TEXT ZUR ANALYSE.
Schon während der Vorbereitungen für den G-8-Gipfel in Genua wurde deutlich, dass vonseiten der italienischen Staatsmacht der Tod von DemonstrantInnen einkalkuliert war. Das ungestörte Treffen von acht alten Herren, die sich selbst als die politischen Führer der Welt betrachten, ist es wert, die ansonsten gebetsmühlenartig wiederholten Formeln demokratischer Rechte und Freiheiten außer Kraft zu setzen und dabei sogar den Tod von Menschen billigend in Kauf zu nehmen.

VERFÜGBARE DATEN.
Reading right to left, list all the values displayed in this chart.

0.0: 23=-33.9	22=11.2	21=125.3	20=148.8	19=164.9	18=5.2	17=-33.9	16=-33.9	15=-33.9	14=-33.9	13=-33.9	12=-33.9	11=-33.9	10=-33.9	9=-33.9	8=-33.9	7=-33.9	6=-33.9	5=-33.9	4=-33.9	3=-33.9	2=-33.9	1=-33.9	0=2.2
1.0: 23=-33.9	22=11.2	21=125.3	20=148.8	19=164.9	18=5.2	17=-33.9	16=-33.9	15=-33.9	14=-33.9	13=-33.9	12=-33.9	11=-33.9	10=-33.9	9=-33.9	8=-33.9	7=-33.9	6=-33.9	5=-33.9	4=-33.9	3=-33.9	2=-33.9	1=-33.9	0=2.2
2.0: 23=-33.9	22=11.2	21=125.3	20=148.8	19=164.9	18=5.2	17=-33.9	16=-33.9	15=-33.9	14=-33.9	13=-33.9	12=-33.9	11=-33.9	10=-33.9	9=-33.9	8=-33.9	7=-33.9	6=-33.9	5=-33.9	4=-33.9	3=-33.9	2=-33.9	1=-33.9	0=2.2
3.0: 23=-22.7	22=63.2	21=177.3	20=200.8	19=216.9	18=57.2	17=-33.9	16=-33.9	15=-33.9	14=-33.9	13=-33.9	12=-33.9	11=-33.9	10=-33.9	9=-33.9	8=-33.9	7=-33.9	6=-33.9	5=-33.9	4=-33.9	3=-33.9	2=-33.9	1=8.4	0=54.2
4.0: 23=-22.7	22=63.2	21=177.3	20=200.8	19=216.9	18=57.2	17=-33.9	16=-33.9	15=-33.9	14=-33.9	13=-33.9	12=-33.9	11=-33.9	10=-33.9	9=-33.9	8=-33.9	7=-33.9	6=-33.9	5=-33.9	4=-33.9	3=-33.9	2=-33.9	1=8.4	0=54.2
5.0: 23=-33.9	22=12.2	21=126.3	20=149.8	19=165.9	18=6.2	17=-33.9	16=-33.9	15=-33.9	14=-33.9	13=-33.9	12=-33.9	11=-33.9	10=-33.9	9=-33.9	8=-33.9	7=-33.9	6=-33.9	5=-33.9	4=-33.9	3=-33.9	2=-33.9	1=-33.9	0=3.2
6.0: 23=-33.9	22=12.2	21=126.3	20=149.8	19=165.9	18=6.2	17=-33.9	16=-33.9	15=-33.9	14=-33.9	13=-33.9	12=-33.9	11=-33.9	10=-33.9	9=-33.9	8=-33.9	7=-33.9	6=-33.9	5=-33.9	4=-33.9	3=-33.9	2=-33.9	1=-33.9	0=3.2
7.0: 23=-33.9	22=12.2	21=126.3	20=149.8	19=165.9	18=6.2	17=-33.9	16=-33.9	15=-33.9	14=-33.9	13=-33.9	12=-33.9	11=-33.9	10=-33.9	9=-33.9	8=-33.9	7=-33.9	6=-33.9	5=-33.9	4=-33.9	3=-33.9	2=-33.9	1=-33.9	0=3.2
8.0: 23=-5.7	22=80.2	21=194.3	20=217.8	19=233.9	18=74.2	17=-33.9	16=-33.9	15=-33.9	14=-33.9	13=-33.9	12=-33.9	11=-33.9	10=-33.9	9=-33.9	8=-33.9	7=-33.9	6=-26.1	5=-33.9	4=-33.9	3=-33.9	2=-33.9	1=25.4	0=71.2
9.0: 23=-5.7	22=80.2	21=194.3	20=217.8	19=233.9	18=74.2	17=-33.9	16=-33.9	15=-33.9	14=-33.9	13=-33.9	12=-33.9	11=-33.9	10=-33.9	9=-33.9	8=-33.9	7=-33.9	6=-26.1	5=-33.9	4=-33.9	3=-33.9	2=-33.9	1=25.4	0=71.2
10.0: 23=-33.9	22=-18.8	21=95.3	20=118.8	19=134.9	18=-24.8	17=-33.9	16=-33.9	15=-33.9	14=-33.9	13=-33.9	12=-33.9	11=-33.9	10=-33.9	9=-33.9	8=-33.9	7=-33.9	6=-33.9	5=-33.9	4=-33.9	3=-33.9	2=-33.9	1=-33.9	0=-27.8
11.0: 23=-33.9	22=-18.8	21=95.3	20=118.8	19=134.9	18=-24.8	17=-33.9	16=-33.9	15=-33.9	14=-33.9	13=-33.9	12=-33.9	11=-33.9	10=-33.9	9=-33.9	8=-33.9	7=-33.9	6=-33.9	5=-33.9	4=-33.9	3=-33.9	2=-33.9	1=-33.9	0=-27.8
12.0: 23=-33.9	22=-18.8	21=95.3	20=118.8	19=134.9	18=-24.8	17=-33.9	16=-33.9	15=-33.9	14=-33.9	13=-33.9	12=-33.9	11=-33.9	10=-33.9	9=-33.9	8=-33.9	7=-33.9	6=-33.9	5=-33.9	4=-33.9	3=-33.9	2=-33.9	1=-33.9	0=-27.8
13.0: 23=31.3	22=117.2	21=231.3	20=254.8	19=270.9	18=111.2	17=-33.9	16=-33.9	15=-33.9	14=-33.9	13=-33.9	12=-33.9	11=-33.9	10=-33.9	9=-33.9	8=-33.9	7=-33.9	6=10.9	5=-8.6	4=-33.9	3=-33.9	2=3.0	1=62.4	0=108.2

AUFGABE.
Führen Sie den Text über den G-8-Gipfel in Genua im Anschluss an seinen letzten Satz weiter.

ERGEBNIS DER AUFGABE.
In Genua demonstrierten aber weit über hunderttausend Menschen – oder wie dies in den letzten Tagen oft zu lesen war: sechs Milliarden gegen acht. Und letztere acht sind es, die jetzt vor die Öffentlichkeit treten und verkünden werden, dass der ermordete Demonstrant ein Gewalttäter gewesen sei und damit doch eigentlich selbst schuld an seinem Tod wäre. Dabei steht das Recht und die legitime Weltsicht (die nicht zuletzt auch durch die Medien getragen ist) auf ihrer Seite. Doch wer die Bilder von den Ereignissen in Genua gesehen hat, kann unschwer erkennen, dass es sich hier nicht um Notwehr seitens der Polizei gehandelt hat, sondern die Szene weit mehr einer Hinrichtung glich.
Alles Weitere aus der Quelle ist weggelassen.